Whether you happen to be Microsoft or even IBM or Novell, interoperability makes sense, as you may have read in a recent silicon.com story which mentioned the interoperability benefits of JBoss working with Windows. After all, in a future dominated by web and software services, a liberal 'multicultural' approach to software interoperability offers considerable benefits to all the players involved.

Where it all may go badly wrong, however, is when the interoperability that business and the public sector desires is poorly engineered, because one solution or licensing model is mandated to the exclusion of another which may offer much greater flexibility and lower costs.

This is the main substance of the interoperability argument which is likely to occupy a great deal of editorial space over the next 12 months. Has business and in particular the public sector started along a path which, though recognising the benefits of interoperability, pays only lip-service to flexibility by electing a narrow, 'single-source' route?

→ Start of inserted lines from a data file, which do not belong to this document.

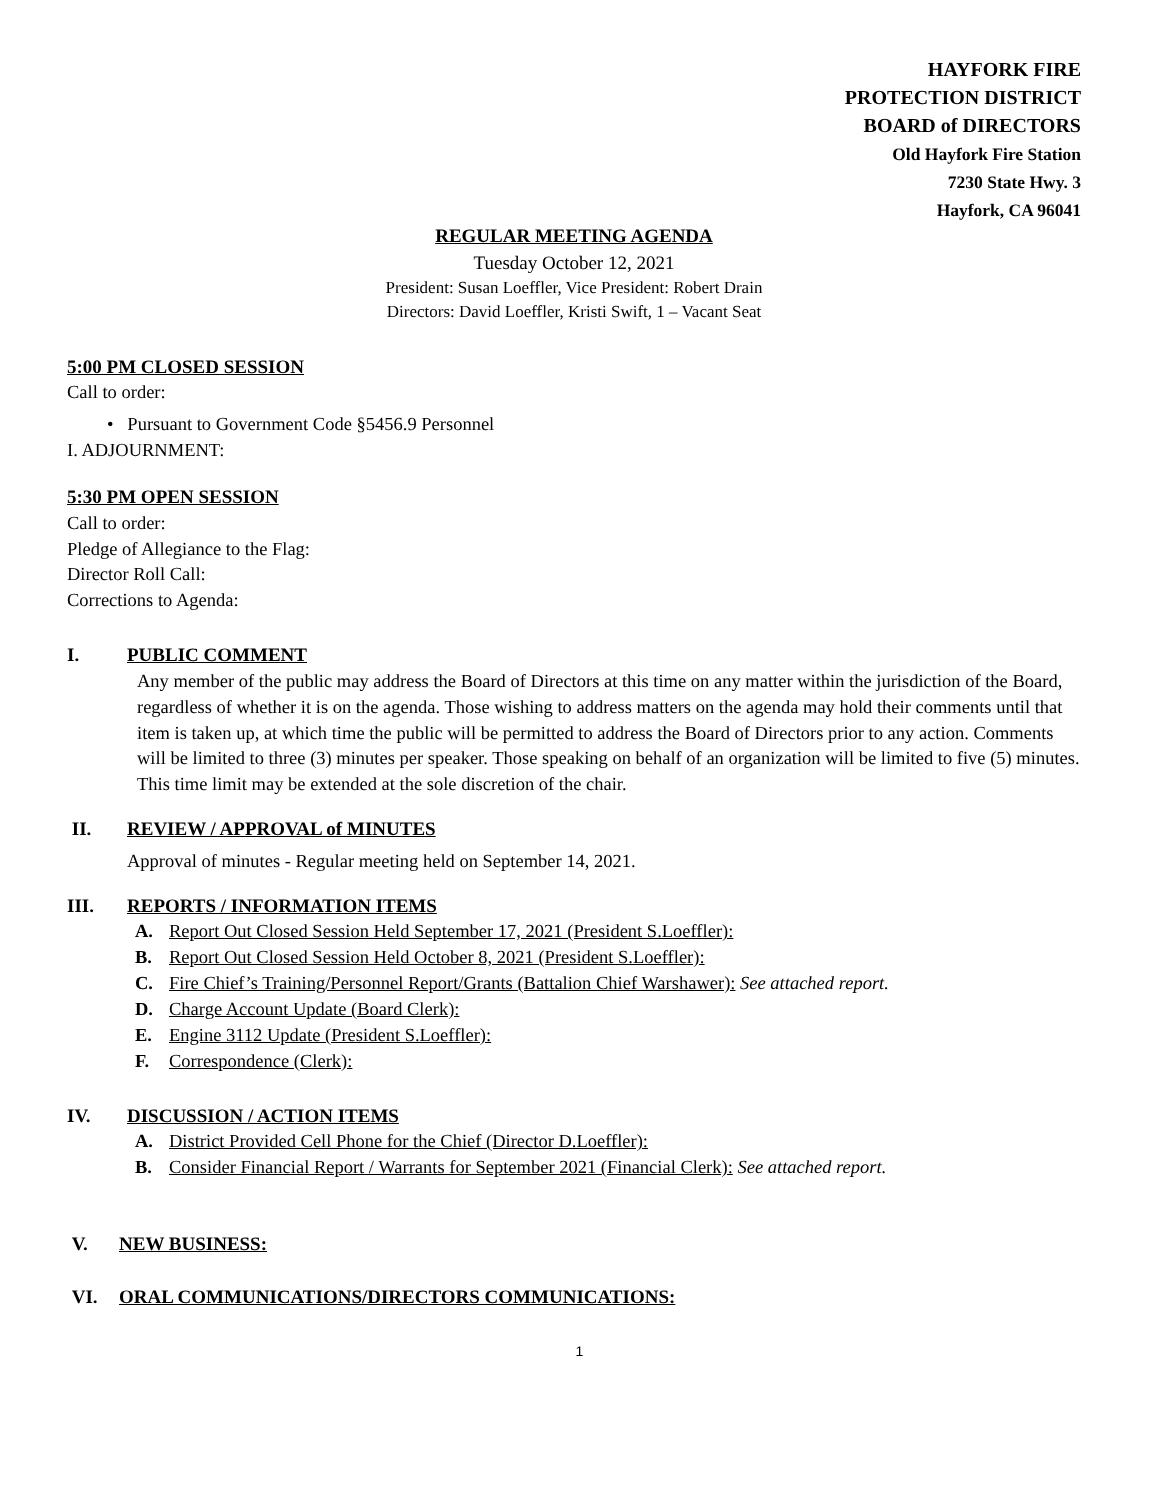HAYFORK FIRE
PROTECTION DISTRICT
BOARD of DIRECTORS
Old Hayfork Fire Station
7230 State Hwy. 3
Hayfork, CA 96041
REGULAR MEETING AGENDA
Tuesday October 12, 2021
President: Susan Loeffler, Vice President: Robert Drain
Directors: David Loeffler, Kristi Swift, 1 – Vacant Seat
5:00 PM CLOSED SESSION
Call to order:
• Pursuant to Government Code §5456.9 Personnel
I. ADJOURNMENT:
5:30 PM OPEN SESSION
Call to order:
Pledge of Allegiance to the Flag:
Director Roll Call:
Corrections to Agenda:
I. PUBLIC COMMENT
Any member of the public may address the Board of Directors at this time on any matter within the jurisdiction of the Board, regardless of whether it is on the agenda. Those wishing to address matters on the agenda may hold their comments until that item is taken up, at which time the public will be permitted to address the Board of Directors prior to any action. Comments will be limited to three (3) minutes per speaker. Those speaking on behalf of an organization will be limited to five (5) minutes. This time limit may be extended at the sole discretion of the chair.
II. REVIEW / APPROVAL of MINUTES
Approval of minutes - Regular meeting held on September 14, 2021.
III. REPORTS / INFORMATION ITEMS
A. Report Out Closed Session Held September 17, 2021 (President S.Loeffler):
B. Report Out Closed Session Held October 8, 2021 (President S.Loeffler):
C. Fire Chief’s Training/Personnel Report/Grants (Battalion Chief Warshawer): See attached report.
D. Charge Account Update (Board Clerk):
E. Engine 3112 Update (President S.Loeffler):
F. Correspondence (Clerk):
IV. DISCUSSION / ACTION ITEMS
A. District Provided Cell Phone for the Chief (Director D.Loeffler):
B. Consider Financial Report / Warrants for September 2021 (Financial Clerk): See attached report.
V. NEW BUSINESS:
VI. ORAL COMMUNICATIONS/DIRECTORS COMMUNICATIONS:
1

A catalogue of high-profile public sector project failures over the last 12 months may encourage everyone involved in planning large IT projects to think more pragmatically on how software and services interoperate.

In looking to a future that argues for greater co-existence between both Microsoft and open source, we might be advised to explore the intrinsic flexibility and value-for-money of different solutions.

The alternative is to continue along a narrow path which increasingly specifies 'open solutions' that in principal deliver the opposite of what 'open' should mean in the first place, through simply imposing one set of standards and technologies - whether proprietary or open - over another.

To quote Winston Churchill: "If we open a quarrel between past and present, we shall find that we have lost the future."